Not all the news had been good, however; the latter part of Adams's tenure exhibited a shift away from the careful stewardship that characterized his early years. Whereas Adams had shown great caution in 1963, warning the Society of impending budget problems and urging a capital campaign even as the Society was running surpluses, he and the board did not anticipate or respond to the financial difficulties of the late 1960s. There is no mention of financial concern in the remaining reports of the period; in fact, it was not until 1970, after the Society suffered its first operating deficit in many years, that Adams sounded the alarm. That was the first year that the Society's total return investment policy and 5 percent spending rule did not provide sufficient income to cover expenditures. As he turned over the presidency to Robert G. Goelet, Adams warned that "the prospect for 1971 and beyond is not cheerful; we shall have to draw heavily on our carefully husbanded Reserve Fund balance to make up operating deficits."

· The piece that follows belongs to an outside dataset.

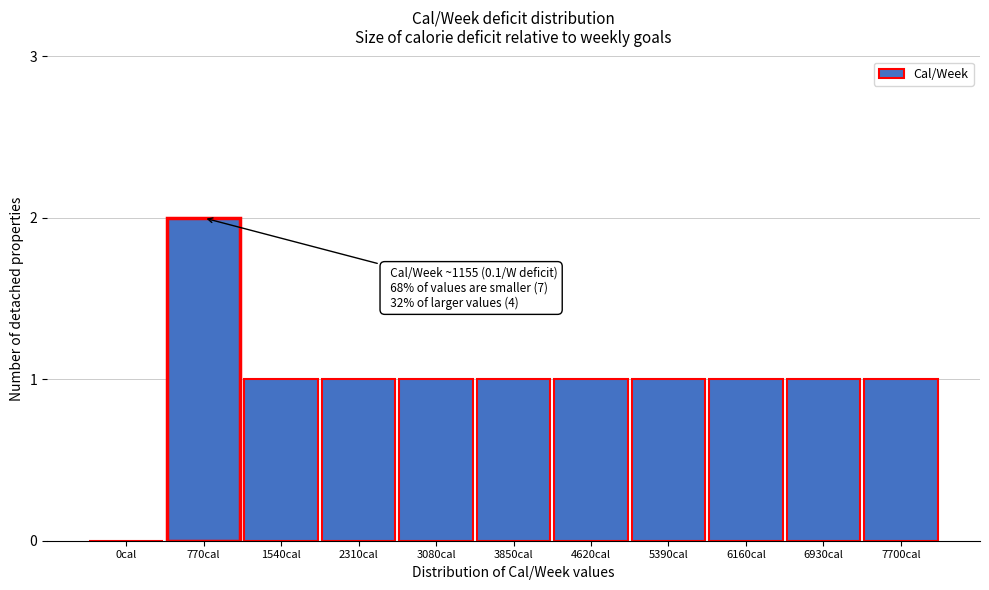

Reading right to left, list all the values displayed in this chart.

7700cal=1	6930cal=1	6160cal=1	5390cal=1	4620cal=1	3850cal=1	3080cal=1	2310cal=1	1540cal=1	770cal=2	0cal=0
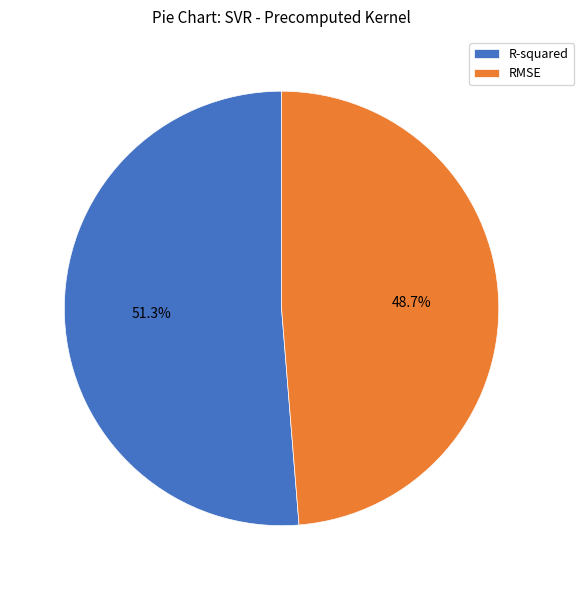

Does R-squared represent more than half of the total?

Yes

The 1970s proved to be an extraordinarily difficult decade for all cultural institutions, especially those that depended on endowment for much of their income. The "stagflation" of that period affected these institutions negatively in terms of both revenues and expenses. On the revenue side, the recessionary economy that prevailed during the early 1970s reduced the return on these institutions' investments, driving down total income. In 1973 and 1974, for example, the annual total return for domestic common stocks was -14.8 percent and -26.4 percent, respectively.
The Society's ability to meet the challenges was constrained. First, the capital improvements and renovations had reduced the Society's unrestricted reserves, inhibiting its financial flexibility. Second, and equally important, the Society continued to move aggressively to expand its services to a rapidly growing public constituency just as the financial noose was tightening. As had happened at other times in the Society's history, the expansion of services (and the concomitant growth in expenditures) was not matched by a comparable growth in existing revenue or by the identification of new sources of revenue.